WHAT NEEDS TO BE DONE: Would you repeat exactly the part of the listing below that runs from the line containing "vfov_deg: 27.6" down to the line containing "f_number: 2.9", inclusive, and nothing else?
*-*-*
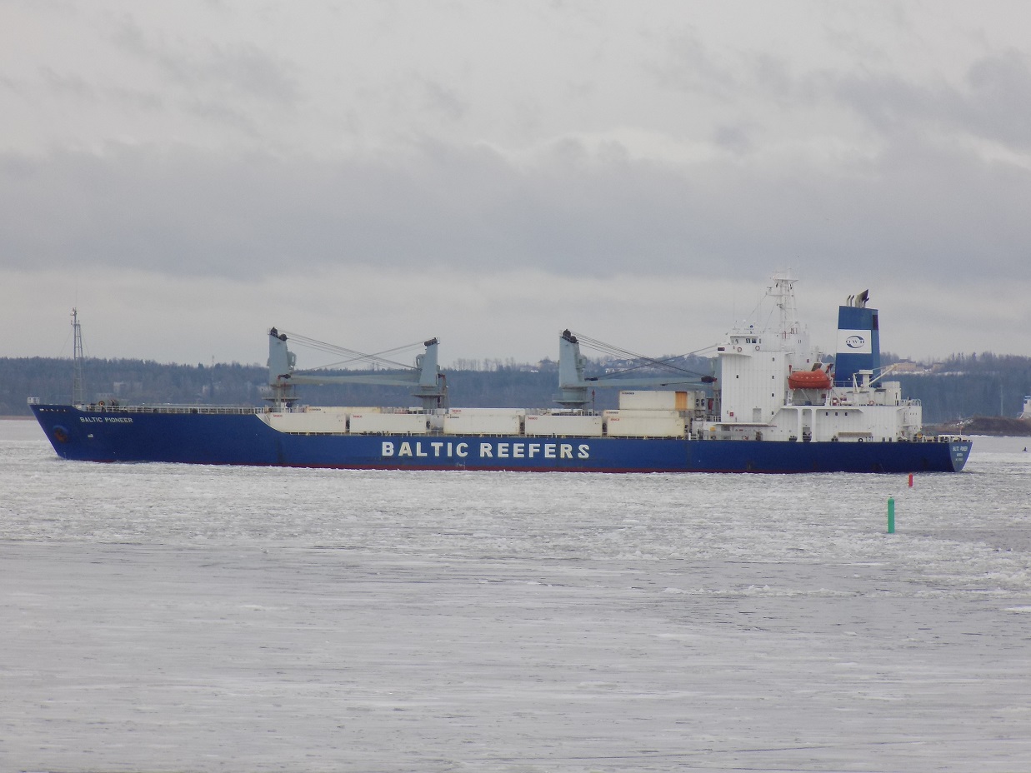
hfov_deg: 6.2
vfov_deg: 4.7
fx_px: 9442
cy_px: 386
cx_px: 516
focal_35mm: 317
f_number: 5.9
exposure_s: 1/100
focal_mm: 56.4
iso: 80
*-*-*
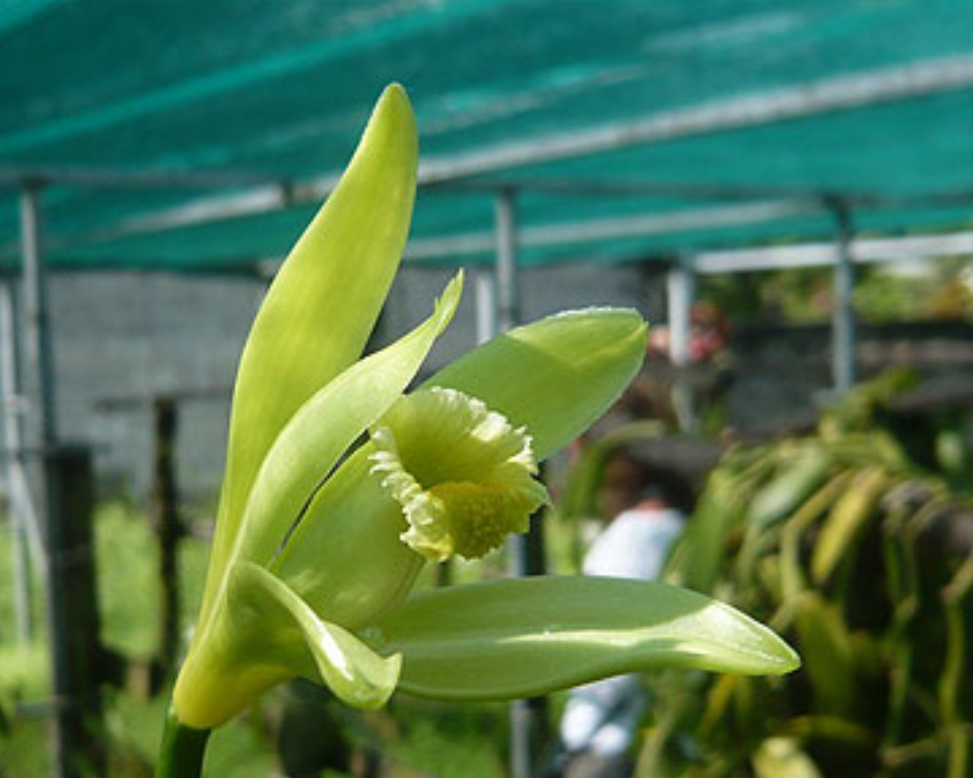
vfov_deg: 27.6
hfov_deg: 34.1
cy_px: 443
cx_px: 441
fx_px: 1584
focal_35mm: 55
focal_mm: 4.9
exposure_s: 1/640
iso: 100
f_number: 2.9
*-*-*
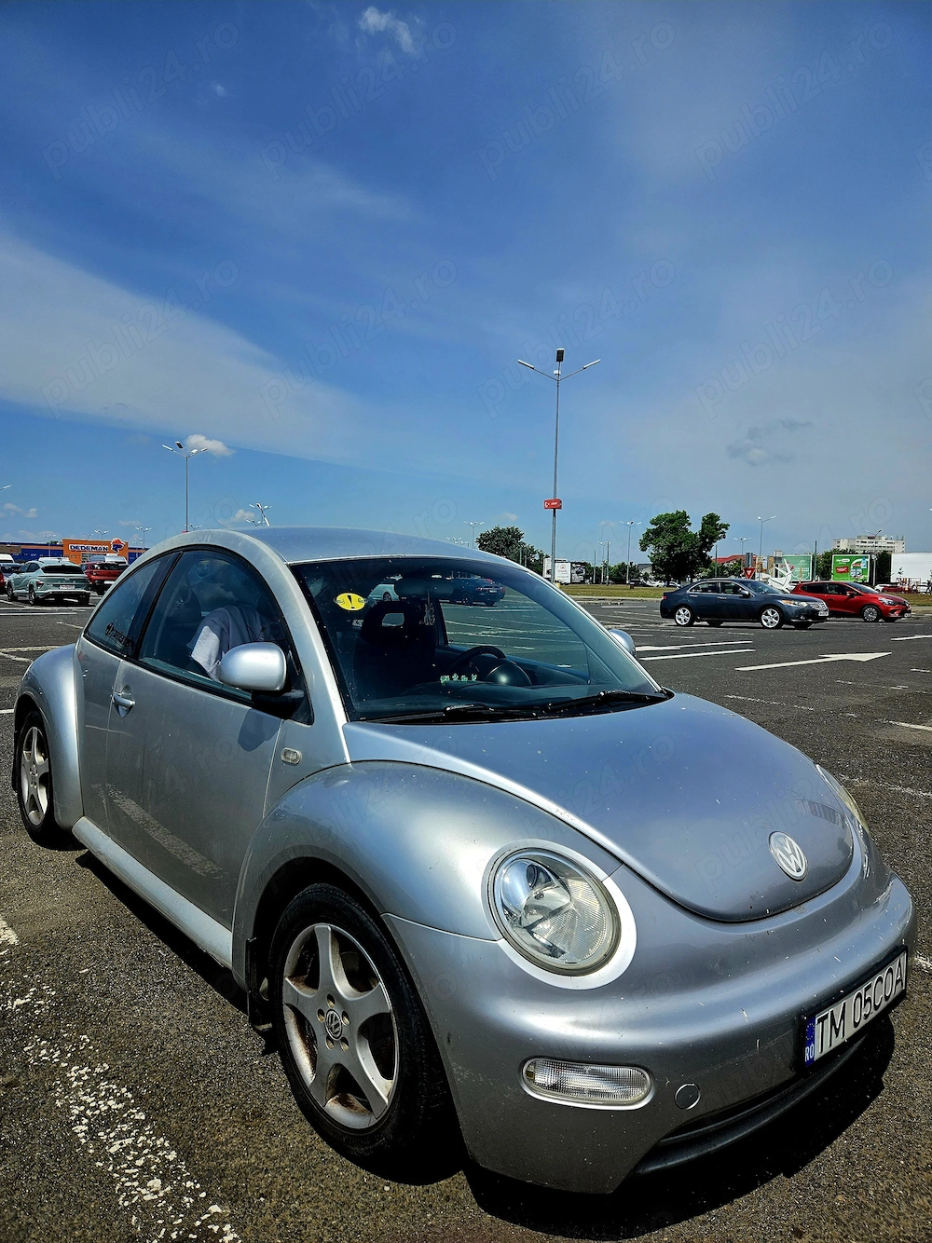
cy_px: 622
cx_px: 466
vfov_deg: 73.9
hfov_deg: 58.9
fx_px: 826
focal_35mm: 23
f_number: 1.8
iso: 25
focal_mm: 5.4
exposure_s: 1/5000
*-*-*
PROBLEM SOLUTION:
vfov_deg: 27.6
hfov_deg: 34.1
cy_px: 443
cx_px: 441
fx_px: 1584
focal_35mm: 55
focal_mm: 4.9
exposure_s: 1/640
iso: 100
f_number: 2.9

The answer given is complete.